The last characteristic significantly related to the amount of pain is smoking. Literature showed that current and former smokers have a higher prevalence and incidence of LBP than never smokers, despite this association is modest [68]. Smoking is also related to higher pain intensity [69] and is sometimes associated to a sedentary lifestyle, which is another risk factor for chronic LBP [68, 69].

Our study is the first one investigating the relationship between self-efficacy, pain, disability, and sociodemographic and clinical characteristics in an Italian population complained on chronic LBP. Since a reduced self-efficacy and increased fear avoidance are related to higher disability, a clinician may be interested in knowing the main characteristics potentially influencing pain self-efficacy.

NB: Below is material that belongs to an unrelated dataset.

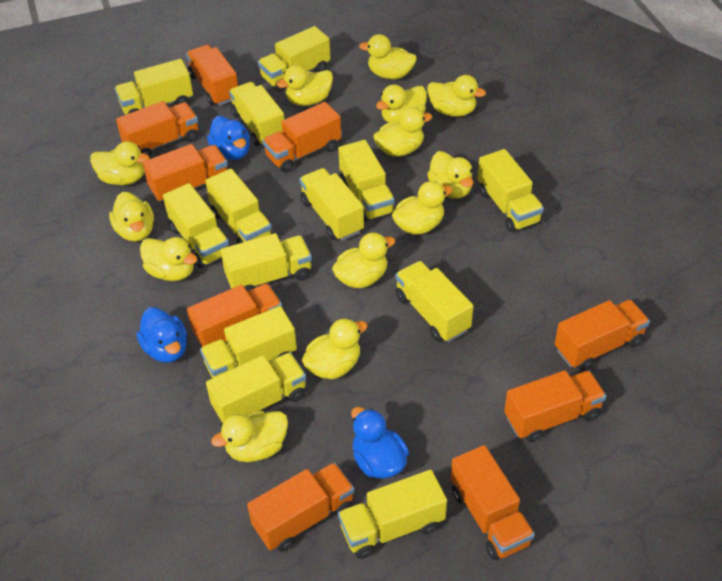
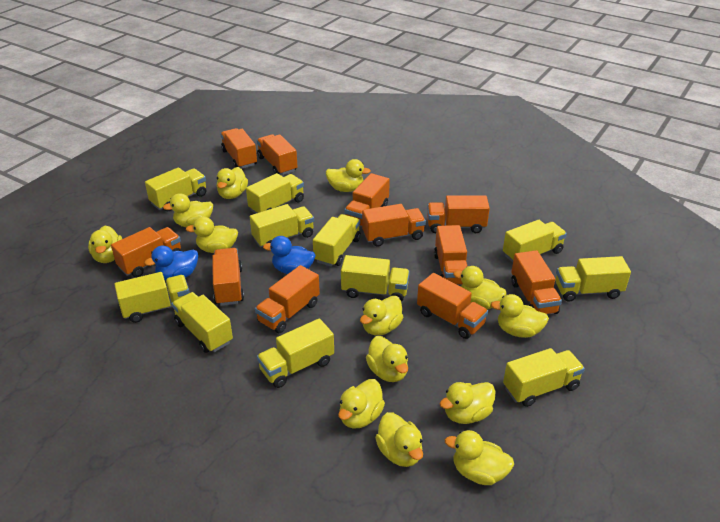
blue duck: [137,307,187,363] [207,116,250,160] [351,407,409,479] = 3 -> [144,246,198,281] [263,236,315,274] = 2
orange truck: [116,101,198,157] [143,144,228,202] [186,45,238,106] [187,283,282,347] [247,462,354,552] [262,102,341,172] [450,445,535,560] [504,370,606,442] [555,300,650,371] = 9 -> [111,227,181,277] [212,248,244,306] [220,128,257,169] [255,265,320,333] [257,134,298,175] [344,173,390,227] [362,204,426,247] [417,273,488,339] [427,195,490,233] [434,225,468,285] [511,250,562,315] = 11
yellow truck: [115,59,193,115] [163,183,230,268] [200,306,297,378] [205,169,273,244] [206,352,306,423] [221,233,312,292] [229,82,285,146] [258,26,331,92] [300,168,364,241] [338,140,395,222] [338,470,447,559] [395,261,473,342] [478,149,544,232] = 13 -> [114,272,190,323] [145,167,206,211] [172,292,233,353] [246,173,304,214] [250,204,314,247] [257,318,334,388] [313,214,361,267] [341,255,410,302] [503,220,567,262] [503,348,585,407] [556,256,631,302] = 11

The main limitation of this study is the generalization of the results to all Italian patients with chronic LBP, since our sample was composed of subjects with medium-high level of instruction, residents in northern Italy. Moreover, the dimension of the sample may have influenced the results. Further studies are suggested on the relationship between gender and self-efficacy, since the results of this retrospective study on Italian population are different from those performed in different counties.

Conclusions

This study showed that the majority of our sample, composed of Italian people complained of chronic LBP, exhibits poor self-efficacy. Female gender and drugs use are significantly related to less self-efficacy and higher disability, low educational level negatively influences the amount of perceived pain and disability, and older age and smoking are related to disability and pain intensity, respectively.

From a clinical point of view, the knowledge of main sociodemographic and clinical characteristics potentially influencing chronic LBP may be useful to address more efforts towards the most negatively impacted subjects, among the entire population complained of chronic LBP.